Assigned task: Find every line in the material below that contains the word "Ihre" and copy each of those lines.

Records for this task:

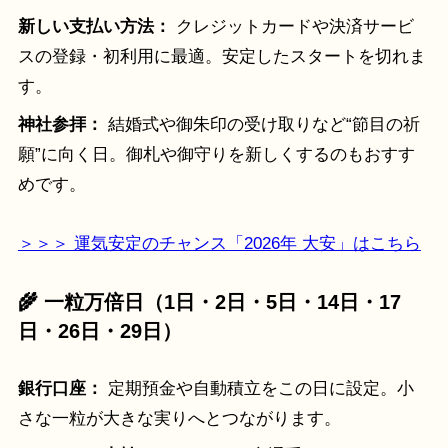
新しい支払い方法：
クレジットカードや決済サービ
スの登録・初利用に最適。安定したスタートを切れま
す。
神社参拝：
結婚式や御朱印の受け取りなど“節目の祈
願”に向く日。御札や御守りを新しくするのもおすす
めです。
＞＞＞ 運気安定のチャンス「2026年 大安」はこちら
🌾 一粒万倍日（1日・2日・5日・14日・17
日・26日・29日）
銀行口座：
定期預金や自動積立をこの日に設定。小
さな一粒が大きな実りへとつながります。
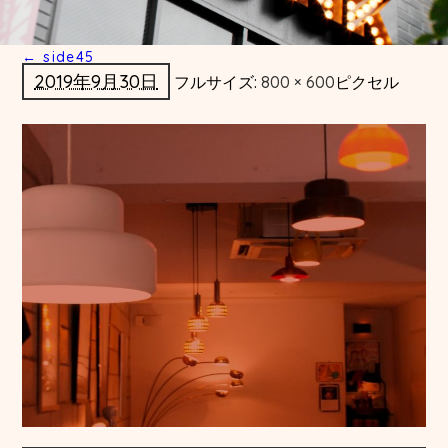
←
side45
2019年9月30日
フルサイズ:
800 × 600
ピクセル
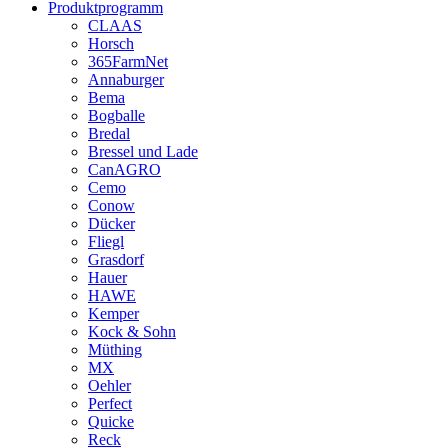
Produktprogramm
CLAAS
Horsch
365FarmNet
Annaburger
Bema
Bogballe
Bredal
Bressel und Lade
CanAGRO
Cemo
Conow
Dücker
Fliegl
Grasdorf
Hauer
HAWE
Kemper
Kock & Sohn
Müthing
MX
Oehler
Perfect
Quicke
Reck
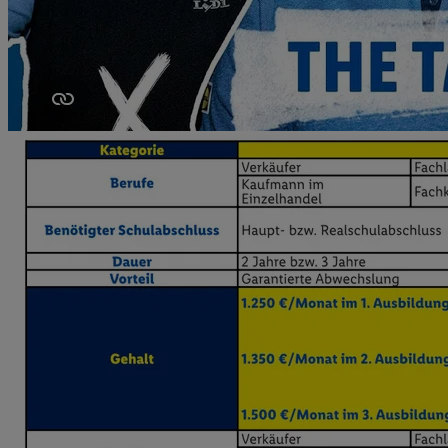
Ihnen personalisierte
auch Ihre in einen Ha
Zudem erlauben Sie u
Technologie in den Lid
Sie verfügbar ist. Wenn
Adresse und einer Kun
werden diese Kennung 
Lidl-Diensten zu erfas
werden, die von Dritte
können Ihre Einwilligu
Möglichkeit, Ihre Einw
(„consenthub“)
oder üb
Marketing“ am unteren 
finden Sie in den
Date
Durch einen Klick auf
Klick auf „Zustimmen“
sämtlicher genannten P
Ihre Einwilligung jede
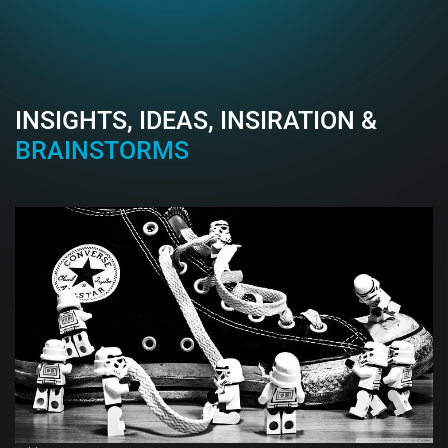
INSIGHTS, IDEAS, INSIRATION &
BRAINSTORMS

Result of this task:
auch Ihre in einen Ha
können Ihre Einwilligu
Möglichkeit, Ihre Einw
Ihre Einwilligung jede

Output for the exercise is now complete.